===== Document segment
MDR/RR-TB was inferred from drug resistance-associated gene mutations of Mtb, focusing on the well-described rpoB gene. A qPCR was used to identify mutations in the rpoB gene using the DNA extracted from the TB clinical samples as a template. The rpoB primer set generating a 147-bp product was designed in-house and synthesized by Macrogen Inc. (Republic of Korea): Mtb-rpoB-147-F (5′-ATC AAG GAG TTC TTC GGC ACC AG-3′) and Mtb-rpoB-147-R (5′-CAC GTC GCG GAC CTC CAG-3′). Each qPCR reaction (20 μL) contained 1X GoTaq qPCR Master Mix (Promega, Madison, USA), 0.8 μM each of forward and reverse primer, and 2 μL of DNA template. The positive control used MTB H37Rv (GenBank: AL123456.3). Thermal cycling was as follows: hold at 95 °C for 2 min, followed by 45 cycles of 95 °C for 5 s and 60 °C for 15 s. Melting curve analysis was performed at a linear temperature transition rate of 0.1 °C/s from 70 to 95 °C. The qPCR assays were optimized and undertaken on a Rotor-Gene qPCR machine (Rotor-Gene software version 2.0.2.4). Samples that were reactive (Cq ≤ 38) were sequenced in both directions (Macrogen Inc., Republic of Korea). Sequence chromatograms were analysed using Geneious R10 (Biomatters Limited, Auckland, New Zealand), with the consensus sequences of each sample aligned with and compared to the MTB H37Rv reference sequence (GenBank: AL123456.3) using the “Map to Reference” Geneious tool. The consensus numbering system used for the RIF-resistance associated rpoB gene mutations is according to that described previously for MTB H37Rv56.
==========
===== Dataset entries
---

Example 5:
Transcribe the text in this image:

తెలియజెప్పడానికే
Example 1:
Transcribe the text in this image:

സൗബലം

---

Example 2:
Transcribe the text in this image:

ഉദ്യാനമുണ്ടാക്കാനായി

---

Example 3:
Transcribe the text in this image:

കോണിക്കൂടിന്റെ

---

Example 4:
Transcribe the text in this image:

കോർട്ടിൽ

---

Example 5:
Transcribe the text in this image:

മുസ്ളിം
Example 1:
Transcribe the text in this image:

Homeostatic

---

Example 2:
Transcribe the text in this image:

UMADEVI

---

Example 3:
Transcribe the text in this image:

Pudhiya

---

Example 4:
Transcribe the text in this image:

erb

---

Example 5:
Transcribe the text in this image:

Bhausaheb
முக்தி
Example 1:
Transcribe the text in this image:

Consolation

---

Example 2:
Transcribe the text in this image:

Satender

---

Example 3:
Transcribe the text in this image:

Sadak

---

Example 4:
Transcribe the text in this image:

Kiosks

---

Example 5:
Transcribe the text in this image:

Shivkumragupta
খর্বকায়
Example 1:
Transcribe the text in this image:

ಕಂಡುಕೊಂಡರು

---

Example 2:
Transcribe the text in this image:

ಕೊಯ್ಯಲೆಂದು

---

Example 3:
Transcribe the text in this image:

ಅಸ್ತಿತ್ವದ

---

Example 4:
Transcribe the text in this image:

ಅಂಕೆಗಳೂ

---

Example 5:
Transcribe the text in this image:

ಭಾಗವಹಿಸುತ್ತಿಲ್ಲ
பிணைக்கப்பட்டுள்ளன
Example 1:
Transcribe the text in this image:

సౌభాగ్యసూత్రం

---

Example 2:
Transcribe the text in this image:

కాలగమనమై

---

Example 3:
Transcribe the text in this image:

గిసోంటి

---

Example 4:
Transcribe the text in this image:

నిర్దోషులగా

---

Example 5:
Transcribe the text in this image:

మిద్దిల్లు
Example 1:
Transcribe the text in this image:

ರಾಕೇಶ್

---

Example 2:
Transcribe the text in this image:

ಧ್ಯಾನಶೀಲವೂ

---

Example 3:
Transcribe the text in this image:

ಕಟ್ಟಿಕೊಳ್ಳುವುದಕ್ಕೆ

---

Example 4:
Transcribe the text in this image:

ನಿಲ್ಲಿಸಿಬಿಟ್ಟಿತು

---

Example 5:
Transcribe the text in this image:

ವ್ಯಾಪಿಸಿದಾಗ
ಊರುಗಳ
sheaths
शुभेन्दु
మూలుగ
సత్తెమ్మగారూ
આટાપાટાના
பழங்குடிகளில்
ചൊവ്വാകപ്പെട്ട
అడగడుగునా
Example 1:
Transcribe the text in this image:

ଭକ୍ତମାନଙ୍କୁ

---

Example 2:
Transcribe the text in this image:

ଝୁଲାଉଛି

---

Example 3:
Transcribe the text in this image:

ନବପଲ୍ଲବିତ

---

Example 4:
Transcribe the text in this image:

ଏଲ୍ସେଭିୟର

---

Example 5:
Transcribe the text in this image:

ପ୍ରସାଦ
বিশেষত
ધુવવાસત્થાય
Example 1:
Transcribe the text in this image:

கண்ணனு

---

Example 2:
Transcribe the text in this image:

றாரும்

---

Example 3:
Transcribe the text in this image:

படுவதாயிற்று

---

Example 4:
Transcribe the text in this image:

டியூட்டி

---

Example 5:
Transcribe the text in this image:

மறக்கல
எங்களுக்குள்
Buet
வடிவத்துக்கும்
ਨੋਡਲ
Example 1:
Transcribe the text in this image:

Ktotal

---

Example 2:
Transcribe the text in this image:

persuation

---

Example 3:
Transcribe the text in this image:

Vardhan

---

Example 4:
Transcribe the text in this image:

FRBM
==========
Task instructions:
**A.** Answer these questions from the rpoB testing passage.
(i) How long is the product made by the in-house rpoB primer set?
(ii) How many cycles of 95 °C and 60 °C were run after the initial hold?
(iii) Which samples were sent for sequencing?
**B.** Proceed with the rpoB testing passage, starting right after its last sentence.

Results in order:
**A.**
(i) 147 bp
(ii) 45 cycles
(iii) Samples that were reactive, with Cq ≤ 38

**B.**
Mapping the data

Patient data was obtained from the BDH TB patient and laboratory registers, with patient locations identified as the first residential address recorded. Each patient’s location was matched to a census unit, based primarily on PNG census data obtained from the PNG National Statistical Office, or alternatively from the 2012 and 2017 PNG government election polling schedules57,58. Latitude and longitude coordinates were obtained from the PNG National Statistical Office and census data, based on census unit-level data for villages, and averaged coordinates of multiple census units for Balimo and larger villages where the precise census unit was unknown. Instances of alternate local names were checked and confirmed locally. Out of the 162 included samples, the residential address was not able to be determined for 14 (address absent from the register for 12 patients; unknown villages ‘Sarau’ and ‘Owa’ for two patients). Maps were created using a Mac OSX Version of QGIS v2.18 Las Palmas de Gran Canaria59 (available from: http://www.kyngchaos.com/software/qgis). A licence-free PNG map with administrative areas (level 1) was downloaded as a shapefile from http://www.diva-gis.org/gdata.

Ethics statement

Ethics approval was obtained from the PNG Medical Research Advisory Council and registered under the reference MRAC No. 17.02. The information sheet and written informed consent forms were available where required. However, the need for written informed consent was waived by the Ethics Committee due to generally low levels of literacy, and verbal consent was obtained in the majority of the cases. The study was conducted with the permission and support of the Middle Fly District Health Service and the Evangelical Church of PNG Health Service, and at all times permission was obtained prior to sampling activities.